▶ ACTIVITY LIST:
• a. Answer these questions about the Nesta heat pump text, one line each:
(i) How does Nesta define innovation?
(ii) What kind of user base does the text say is needed for heat pump use to grow at scale?
(iii) Over how long a period were consumer complaints about heat pumps analyzed?
• b. Carry on the Nesta text about improving the heat pump experience, picking up after its last sentence.

▶ EXTRACT:

== == ==

About Nesta

Nesta is an innovation foundation. For us, innovation means turning bold ideas into reality and changing lives for the better. We use our expertise, skills and funding in areas where there are big challenges facing society.

Improving the heat pump experience

Heat pumps will be instrumental to decarbonising homes across the UK. For heat pumps to be normalised and for their use to grow at scale, we need a well-informed user base who have had good experiences and can advocate for heat pumps with their peers.

In our heat pump lifestyle resources project, we explored how heat pump information can help consumers have a better experience of their system and know when something isn’t operating as it should. We also looked at the routes through which information could be passed to consumers and which are the most suitable organisations to deliver it.

We spoke with consumers and installers to better understand how both parties view the installation experience, mapped the range of information available to consumers interested in getting a heat pump and analysed complaints made by consumers regarding heat pumps over a three year period. From this combined work, we identified a number methods for distributing information to consumers and opportunities for getting heat pumps to consumers at the right time.

== == ==

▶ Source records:
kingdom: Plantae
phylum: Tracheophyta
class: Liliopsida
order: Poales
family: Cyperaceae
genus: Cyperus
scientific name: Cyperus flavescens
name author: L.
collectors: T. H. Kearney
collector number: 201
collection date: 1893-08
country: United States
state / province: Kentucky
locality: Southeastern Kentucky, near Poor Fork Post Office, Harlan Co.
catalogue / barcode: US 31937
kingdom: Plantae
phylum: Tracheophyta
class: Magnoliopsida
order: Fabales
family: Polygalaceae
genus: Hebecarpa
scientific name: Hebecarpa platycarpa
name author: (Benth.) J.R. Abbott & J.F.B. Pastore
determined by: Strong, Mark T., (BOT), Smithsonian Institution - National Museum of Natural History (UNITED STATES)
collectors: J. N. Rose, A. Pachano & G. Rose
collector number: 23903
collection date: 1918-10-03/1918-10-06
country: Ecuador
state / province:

== == ==

▶ WRITTEN ANSWERS:
• a.
(i) Turning bold ideas into reality and changing lives for the better.
(ii) A well-informed user base who have had good experiences and can advocate for heat pumps with their peers.
(iii) Three years.

• b.
We gathered consumer-reported issues from a range of sources; online forums, support agencies and submitted questions. We found that people with heat pumps often still have knowledge gaps and questions about their heat pump and often don’t know if their system is performing well or not.

The most common issues were:

  • I have basic questions about how heat pumps work: 35%
  • The operation of my heat pump seems overly expensive: 24%
  • Is my house or system specification suited to a heat pump: 17%
  • How do I better optimise my heat pump system: 13%
  • I'm unsure if I am using or operating the system correctly: 13%

The issue tracker gave us a basic understanding of the types of questions people had, common issues that were reported and informed much of our interview content.

We conducted a small number of consumer and installer interviews to better understand the level of understanding in both groups. We also wanted to understand the relationship between consumer and installer, especially at the point of handover when the heat pump has been installed.

From the insights gained from analysis of the issue tracker, user interviews and existing content, we think there is strong rationale for a consumer-facing guide. However, there is also reluctance from some installers to inform consumers to a high level and for them to get ‘hands on’ with their system as it might require the installer to rectify any mistakes the heat pump owner may have made.

There was a recommendation to produce a resource for the installers to better hand over the system. But installers would require some control and ownership over over the resource to be able to customise it before providing it to their customers.

Selected insights from user interviews:

How much did you know about heat pumps before living in your current property?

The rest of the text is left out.